Omani banks are gearing up on the IT front following a Royal Decree encouraging the market to adopt more technology. This was one of the facts that emerged from a BNY Mellon Roundtable in Muscat. The questions were put by Cash&Trade
Cash&Trade: What challenges do Omani institutions (banks and their corporate clients) face with regard to the new regulatory environment and tougher reporting requirements – not just in terms of achieving compliance, but concerning the wider impact on business?
Dr Majdi Al-Sabeg: I feel there is a great deal of improvement needed in the Omani financial sector to compete at the regional level.
Khalid Ansari: Central Bank of Oman (CBO) regulates the banking sector very well and probably has the most regulations amongst the GCC countries, with clear regulations and policies on banks and non-banks (such as money exchanges). Banking laws have been around for a very long time in Oman, where CBO plays a very active role and was one of the first to adopt global changes in regulations. For example, when Basel was introduced, Oman was one of the first countries to implement the Basel regulatory framework. The overriding reason for regulations is obviously the protection of banks’ depositors and this is one of the reasons why during the global financial crisis the Omani banks were not affected.
CBO allows more or less the vanilla product
offerings. Omani banks are regulated on two fronts:
- CBO regulations apply to all banks, both foreign and local
- Local banks listed on the local stock market are also subject to regulation from the Capital Market Authority. After the Omani stock market crashed in 1989, the Capital Market Authority came out with much more robust and stringent corporate governance and disclosures. It is also mandatory by a Royal Decree for all companies to follow international account standards, hence there is quite a burden on the institutions to disclose information. In terms of profitability, banks are profitable, with the bulk of the profitability arising from the retail/consumer lending business, and here we see an active role from the regulator to cap personal loans in Oman.
Recently, it has become mandatory for all banks to lend five per cent of their portfolio to SMEs to promote entrepreneurs. Lending to SMEs will present its own challenges to the banks as their infrastructure has always been geared for consumer banking and corporates. SME lending was not focused appropriately in Oman by the banks. SMEs, however, have different characteristics that work very well in developed economies, and lending is based on a structured formula. But here the same approach will not work as the economy is at a very different stage of development.
Although the stock market and central bank regulate the large businesses, small traders are not regulated much. There are no sales taxes and they do not pay income taxes; no authority is regulating to ensure that record keeping in this market segment is accurate – i.e., the mixing of personal cash with business cash will continue to be the biggest challenge for this segment.
Now that banks are being asked to commit five per cent of their books to this segment, we could see the authorities moving closer towards having a regulation for the SMEs.
Also, a fund under the name of Al Rafad was created on 1 January 2014 to support Omani SMEs with an initial capital of 70 million Omani riyals. This will be increased by seven million riyals annually and it will be used to lend to SMEs and micro-finances. For example, there is a programme empowering rural women. The mandatory five per cent for all banks in Oman to lend to SMEs constitutes a large and staggering number. The challenge will be its effective utilisation.

> **Work instructions**:
1 – According to the Omani banking roundtable, on what date was the Al Rafad fund created?
2 – Copy everything in the Omani banking roundtable from "Now that banks" down to "its effective utilisation.".

> **Entries shown**:
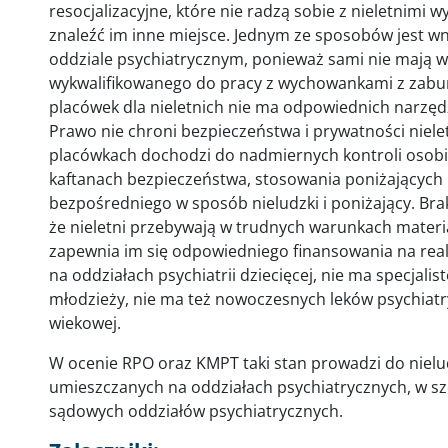
resocjalizacyjne, które nie radzą sobie z nieletnimi 
znaleźć im inne miejsce. Jednym ze sposobów jest w
oddziale psychiatrycznym, ponieważ sami nie mają 
wykwalifikowanego do pracy z wychowankami z zaburze
placówek dla nieletnich nie ma odpowiednich narzęd
Prawo nie chroni bezpieczeństwa i prywatności niele
placówkach dochodzi do nadmiernych kontroli osobi
kaftanach bezpieczeństwa, stosowania poniżających
bezpośredniego w sposób nieludzki i poniżający. B
że nieletni przebywają w trudnych warunkach materia
zapewnia im się odpowiedniego finansowania na real
na oddziałach psychiatrii dziecięcej, nie ma specjalist
młodzieży, nie ma też nowoczesnych leków psychiat
wiekowej.
W ocenie RPO oraz KMPT taki stan prowadzi do nielud
umieszczanych na oddziałach psychiatrycznych, w sz
sądowych oddziałów psychiatrycznych.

> **Solutions below**:
1 – 1 January 2014

2 –
Now that banks are being asked to commit five per cent of their books to this segment, we could see the authorities moving closer towards having a regulation for the SMEs.
Also, a fund under the name of Al Rafad was created on 1 January 2014 to support Omani SMEs with an initial capital of 70 million Omani riyals. This will be increased by seven million riyals annually and it will be used to lend to SMEs and micro-finances. For example, there is a programme empowering rural women. The mandatory five per cent for all banks in Oman to lend to SMEs constitutes a large and staggering number. The challenge will be its effective utilisation.